There’s a second dimension to it. This is part of the debate on the left since the election over whether Democrats should try to get what they can from Trump by compromising with him or whether they should go full-bore obstructionist and block everything he tries to do, in the hope/belief that voters will blame Trump and the GOP for paralysis in Washington going forward. If you don’t read any liberal writers online, it’s hard to grasp just how mind-farked they’ve been by the political success of Republican resistance to Obama’s agenda in Congress. Obama’s presidency saw a debt-ceiling standoff, a government shutdown over ObamaCare, many, many Republican filibusters in the Senate, and sturdy Republican opposition in the House. (It was the House that blocked the Gang of Eight amnesty by refusing to take it up, remember, not the Senate.) And the “penalty” the GOP has paid for that obstruction is … phenomenal success in elections, leaving them with total control of the federal government and massive gains at the state level. Some on the left have convinced themselves that that strategy will work for them too. Impede Trump’s agenda and the same voters who elected him because they’re tired of “the system” will turn on him for having failed to make “the system” work. He’s selling himself as a strongman who’ll impose his will on the corrupt elites. Blow up that image by derailing his program in Congress and there’ll be nothing left of the Trump mystique as a change agent.
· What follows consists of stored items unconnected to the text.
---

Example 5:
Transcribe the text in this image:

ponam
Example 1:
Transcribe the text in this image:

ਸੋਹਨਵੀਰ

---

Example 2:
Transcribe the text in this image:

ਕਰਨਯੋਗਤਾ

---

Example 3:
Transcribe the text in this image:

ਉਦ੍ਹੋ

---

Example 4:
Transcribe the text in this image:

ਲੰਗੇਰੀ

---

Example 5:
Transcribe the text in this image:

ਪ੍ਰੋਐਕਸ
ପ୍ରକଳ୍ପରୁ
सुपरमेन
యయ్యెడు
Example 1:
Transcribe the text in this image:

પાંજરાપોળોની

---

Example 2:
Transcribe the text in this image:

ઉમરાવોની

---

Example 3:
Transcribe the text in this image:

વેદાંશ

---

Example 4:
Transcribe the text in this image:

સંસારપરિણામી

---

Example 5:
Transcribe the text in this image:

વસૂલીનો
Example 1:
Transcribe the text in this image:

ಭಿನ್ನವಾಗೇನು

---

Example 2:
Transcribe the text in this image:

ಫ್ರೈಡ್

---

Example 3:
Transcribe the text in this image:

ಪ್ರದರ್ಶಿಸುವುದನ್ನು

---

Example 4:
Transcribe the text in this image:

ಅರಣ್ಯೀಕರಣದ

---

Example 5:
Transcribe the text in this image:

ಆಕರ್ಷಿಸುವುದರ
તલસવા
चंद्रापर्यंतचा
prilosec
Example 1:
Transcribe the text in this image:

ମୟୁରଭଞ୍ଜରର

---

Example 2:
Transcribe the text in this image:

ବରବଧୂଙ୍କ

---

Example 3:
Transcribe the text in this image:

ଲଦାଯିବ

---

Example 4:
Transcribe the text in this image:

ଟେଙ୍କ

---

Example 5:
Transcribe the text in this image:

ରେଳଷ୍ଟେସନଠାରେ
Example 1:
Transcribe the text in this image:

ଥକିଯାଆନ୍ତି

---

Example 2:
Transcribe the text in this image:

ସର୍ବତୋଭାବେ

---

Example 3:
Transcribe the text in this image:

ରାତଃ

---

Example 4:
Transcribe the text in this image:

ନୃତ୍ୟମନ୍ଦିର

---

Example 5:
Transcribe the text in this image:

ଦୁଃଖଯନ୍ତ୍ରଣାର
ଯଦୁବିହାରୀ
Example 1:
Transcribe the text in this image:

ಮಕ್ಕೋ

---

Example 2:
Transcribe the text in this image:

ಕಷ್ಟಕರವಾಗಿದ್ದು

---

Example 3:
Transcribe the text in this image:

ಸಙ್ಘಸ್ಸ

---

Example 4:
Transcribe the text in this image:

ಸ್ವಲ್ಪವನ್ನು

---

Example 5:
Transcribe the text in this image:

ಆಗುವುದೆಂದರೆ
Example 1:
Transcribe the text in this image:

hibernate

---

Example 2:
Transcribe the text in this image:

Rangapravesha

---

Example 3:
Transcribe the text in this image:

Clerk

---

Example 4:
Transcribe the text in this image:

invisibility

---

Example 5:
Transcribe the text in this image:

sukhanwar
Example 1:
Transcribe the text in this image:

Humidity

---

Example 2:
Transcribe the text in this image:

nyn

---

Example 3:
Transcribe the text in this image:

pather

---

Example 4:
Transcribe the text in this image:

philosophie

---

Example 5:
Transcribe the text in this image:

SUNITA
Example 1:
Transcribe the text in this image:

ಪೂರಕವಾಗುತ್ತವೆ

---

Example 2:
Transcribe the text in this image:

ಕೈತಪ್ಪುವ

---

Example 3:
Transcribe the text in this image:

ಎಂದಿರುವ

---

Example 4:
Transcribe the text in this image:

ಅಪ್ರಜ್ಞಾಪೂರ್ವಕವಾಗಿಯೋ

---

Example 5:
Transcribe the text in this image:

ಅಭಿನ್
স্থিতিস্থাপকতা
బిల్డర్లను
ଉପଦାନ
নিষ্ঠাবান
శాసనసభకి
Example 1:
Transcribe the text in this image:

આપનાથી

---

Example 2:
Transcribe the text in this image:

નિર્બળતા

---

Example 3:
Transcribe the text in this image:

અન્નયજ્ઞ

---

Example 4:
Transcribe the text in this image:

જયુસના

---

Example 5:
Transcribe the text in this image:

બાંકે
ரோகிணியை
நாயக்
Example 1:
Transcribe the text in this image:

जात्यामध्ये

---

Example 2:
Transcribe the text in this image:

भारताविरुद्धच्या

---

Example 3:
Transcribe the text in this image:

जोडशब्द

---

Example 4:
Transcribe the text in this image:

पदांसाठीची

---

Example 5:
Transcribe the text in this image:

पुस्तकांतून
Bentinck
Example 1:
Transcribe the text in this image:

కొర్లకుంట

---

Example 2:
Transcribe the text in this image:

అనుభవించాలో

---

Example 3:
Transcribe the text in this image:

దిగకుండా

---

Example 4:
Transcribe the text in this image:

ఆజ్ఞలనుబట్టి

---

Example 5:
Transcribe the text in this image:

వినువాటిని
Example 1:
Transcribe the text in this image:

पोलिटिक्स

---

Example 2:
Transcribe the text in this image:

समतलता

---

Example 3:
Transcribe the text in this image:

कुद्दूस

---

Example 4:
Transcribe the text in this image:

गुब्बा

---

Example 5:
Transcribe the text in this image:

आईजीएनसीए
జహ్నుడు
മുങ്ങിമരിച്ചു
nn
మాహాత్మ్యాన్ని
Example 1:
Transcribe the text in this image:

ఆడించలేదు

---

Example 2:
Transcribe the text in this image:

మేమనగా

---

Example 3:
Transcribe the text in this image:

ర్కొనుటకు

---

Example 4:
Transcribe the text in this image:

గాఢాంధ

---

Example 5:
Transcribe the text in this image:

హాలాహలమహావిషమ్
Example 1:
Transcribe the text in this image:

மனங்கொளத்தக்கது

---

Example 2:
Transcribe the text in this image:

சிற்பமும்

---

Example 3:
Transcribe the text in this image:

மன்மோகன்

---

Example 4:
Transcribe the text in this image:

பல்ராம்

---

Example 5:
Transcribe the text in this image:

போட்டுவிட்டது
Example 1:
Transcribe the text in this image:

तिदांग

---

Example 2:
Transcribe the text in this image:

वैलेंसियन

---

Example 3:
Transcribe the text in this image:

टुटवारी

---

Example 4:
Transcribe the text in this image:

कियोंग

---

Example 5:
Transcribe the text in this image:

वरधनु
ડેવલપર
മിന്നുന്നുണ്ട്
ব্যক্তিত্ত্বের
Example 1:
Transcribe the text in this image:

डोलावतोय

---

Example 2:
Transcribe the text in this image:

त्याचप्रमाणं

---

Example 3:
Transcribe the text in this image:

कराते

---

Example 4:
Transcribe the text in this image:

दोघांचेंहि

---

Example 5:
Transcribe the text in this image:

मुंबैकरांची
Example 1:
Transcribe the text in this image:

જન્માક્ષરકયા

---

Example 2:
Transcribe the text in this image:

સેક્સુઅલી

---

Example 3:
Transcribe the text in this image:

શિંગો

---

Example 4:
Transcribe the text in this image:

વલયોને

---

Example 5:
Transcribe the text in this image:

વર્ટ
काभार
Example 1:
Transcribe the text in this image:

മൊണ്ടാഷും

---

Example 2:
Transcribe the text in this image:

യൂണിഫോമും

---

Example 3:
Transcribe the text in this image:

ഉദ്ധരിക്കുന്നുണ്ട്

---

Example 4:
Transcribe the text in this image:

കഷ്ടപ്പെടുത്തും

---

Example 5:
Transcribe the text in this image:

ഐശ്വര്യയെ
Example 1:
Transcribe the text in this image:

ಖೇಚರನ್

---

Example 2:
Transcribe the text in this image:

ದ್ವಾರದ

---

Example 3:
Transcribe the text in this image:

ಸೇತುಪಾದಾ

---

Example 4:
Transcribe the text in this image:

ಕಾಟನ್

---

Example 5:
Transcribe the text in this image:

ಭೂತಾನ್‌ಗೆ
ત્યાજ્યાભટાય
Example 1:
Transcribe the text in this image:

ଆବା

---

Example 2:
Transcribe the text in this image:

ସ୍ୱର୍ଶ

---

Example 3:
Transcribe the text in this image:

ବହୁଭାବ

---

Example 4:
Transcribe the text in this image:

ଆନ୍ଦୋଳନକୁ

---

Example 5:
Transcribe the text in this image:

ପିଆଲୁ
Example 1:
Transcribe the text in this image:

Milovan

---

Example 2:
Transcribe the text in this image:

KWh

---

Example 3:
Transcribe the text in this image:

Waters seems all-in on that position, even going so far here as to say she won’t meet with Trump to discuss policy. The other position is typified by Chuck Schumer, who seems prepared to work with Trump on infrastructure, for starters, despite the fact that any major political victories for Trump will increase the chance that he’s reelected in 2020. The dilemma for Democrats is that Trump is more amenable to Democratic proposals (as a “former” Democrat himself) than Obama was to Republican ones. Obama is an ideologue, albeit not one as far left as the Bernie wing of the party would like; Trump is not, which makes it possible that he’ll be willing to meet Democrats more than halfway on popular big-government initiatives like infrastructure, paid maternity leave, and so on. If Schumer can get two-thirds of a loaf in compromising instead of half, that’s hard to turn down, especially knowing the internecine angst it would cause on the right to watch Trump cut Democrat-friendly deals. The risk for Democrats, meanwhile, if they follow Waters’s position and try to obstruct, obstruct, obstruct is that it requires them to win a messaging war with Trump in 2018 and 2020 over who’s to blame for the paralysis, and messaging is one of his strengths. Trump will hit the trail in 2018 and tell voters in swing states that he’s trying to make America great again but he doesn’t have enough Senate seats to do it right now. Democrats will counter that Trump’s had two years to try to make America great again and he’s failed, so the solution is to send more Democrats to Congress. Which message prevails in that contest? Because remember: The GOP has an outside shot at 60 seats in 2019 with a very favorable Senate map. If Democrats gamble on obstruction and it backfires, they’ll be completely at Trump’s mercy for the final two years of his term. If you’re going to sacrifice policy gains for political gains, you’d better be confident that those political gains will arrive. Will they?